If I had to pick one song from the above eight, it would be the Nusrat song. One book to take along: The Ikea Catalogue. Luxury to take along: North American crunchy peanut butter, because the Brits just can’t get it right.


 ****


One recent winter afternoon, while talking to a classmate, my voice suddenly cracked. She looked at me bewildered. “What’s up with your voice?”

“I don’t know,” I said with some concern, “It’s like I’m going back in to pre-puberty.”

But that is not where my voice settled eventually. The first week I sounded like the Godfather. By the second week, it was as though my voice was being dragged along rocks. By the third week, I began to imagine a life where my voice would be a continuous assault on peoples’ ears. “Well I don’t think you need antibiotics,” said the doctor.

“Well, yes. I don’t like antibiotics at all. But it’s been so long and I’m not 100 per cent yet,” I said, with a note of desperation.

“I could write you a prescription, and if you don’t get better you can use it.”
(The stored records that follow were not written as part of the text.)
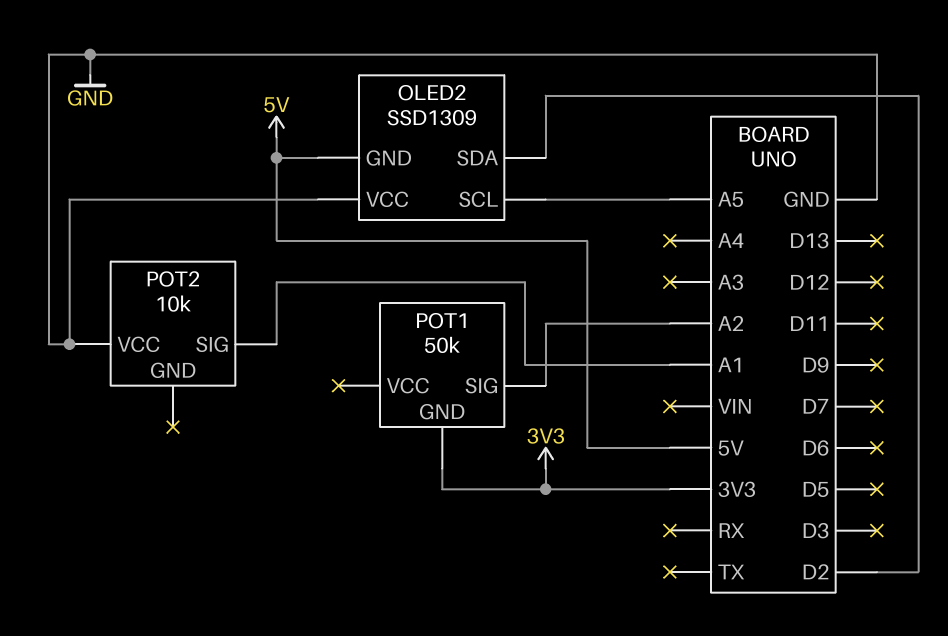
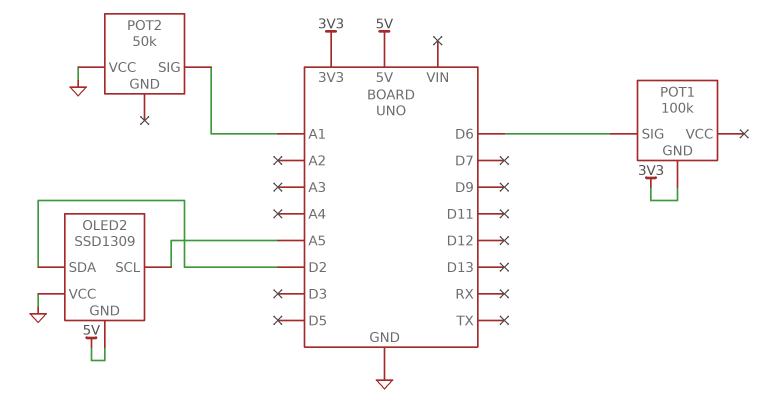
POT1: 50k -> 100k
POT1 pin SIG: A2 -> D6
POT2: 10k -> 50k

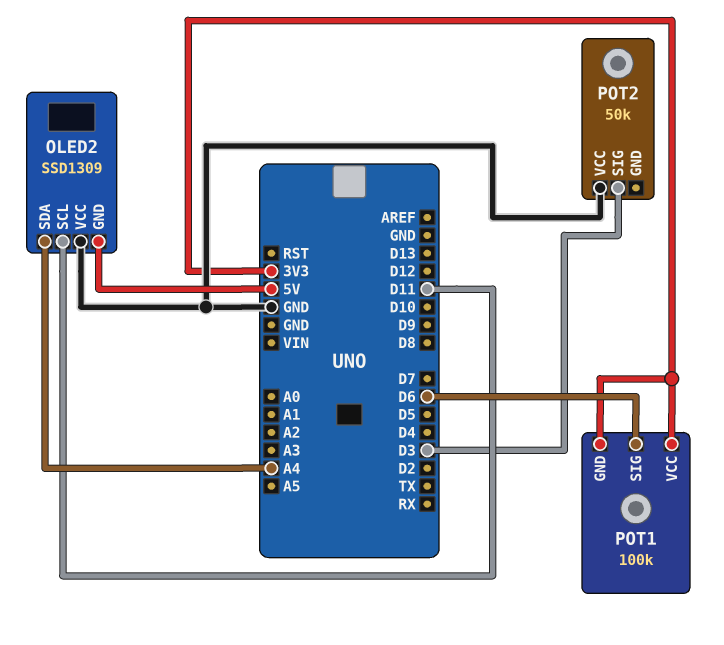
OLED2 pin SCL: A5 -> D11
OLED2 pin SDA: D2 -> A4
POT1 pin VCC: none -> 3V3
POT2 pin SIG: A1 -> D3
I hate it when doctors give you choice. I did not take the prescription. Two weeks later, another unsuccessful visit to the clinic and I lost faith. I decided to take my health elsewhere. The new clinic was too busy for a same-day appointment. I returned to my room with literature on the new clinic. I popped an Echinacea pill - which I was beginning to suspect as fake - and started to read about my new doctor. She was an expert in women’s health, family planning and genito-urinary medicine. I wanted to scream - except I can’t hit those high notes anymore.

After dinner at a friend’s place, I arrived at the Charlton train station well ahead of the last scheduled city-bound train. I continued to wait on the platform 30 minutes after its scheduled arrival. The cold cut through to the bone and I was beating myself up for not wearing my winter jacket. My hosts had told me to come back in case the train didn’t show up. I thought: ‘Why wouldn’t it show up?’ It was almost midnight and I was cursing Southwest Trains. I walked to the main road, to the nearby bus stop. Unfamiliar with the area, I was unsure about which bus to take. I waited a long time, and when no bus showed up, I started walking to a different stop around the corner. Of course, just as I arrived, I looked back at the stop I had just left - a bus was pulling up. This happened several times, in fact. I found myself running between two bus stops, just missing one bus after another. I felt like a dumb rat. I did this for 30 minutes and then I stopped and thought: this is cruel, this is wrong, this is uncivilised. I cursed the city, the transit system, and myself. I thought about going back to my friend’s home, but it was too late by then. Eventually a bus arrived and it took me to North Greenwich tube station. However, the last train had already left. I boarded bus 188.

Nietzsche once said: “Never trust a thought that didn’t come by way of walking.” I would add cars, trains, and buses to that. In travel, we are in between where we begin and where we hope to end up. Perhaps we see our personal trajectories more clearly. The daily disappointments suddenly seem so small and irrelevant. During that ride, I thought about the narratives that I was born into - they are like heavy doors that won’t budge. I find myself in between ‘being’ and ‘becoming’ - moving so slowly. Sometimes I wonder: “Lord, am I even on the right bus?” The bus sped along unfamiliar streets. People - drunk and sober - got on and off. But I was a passenger till the very end. All the way to Russell Square.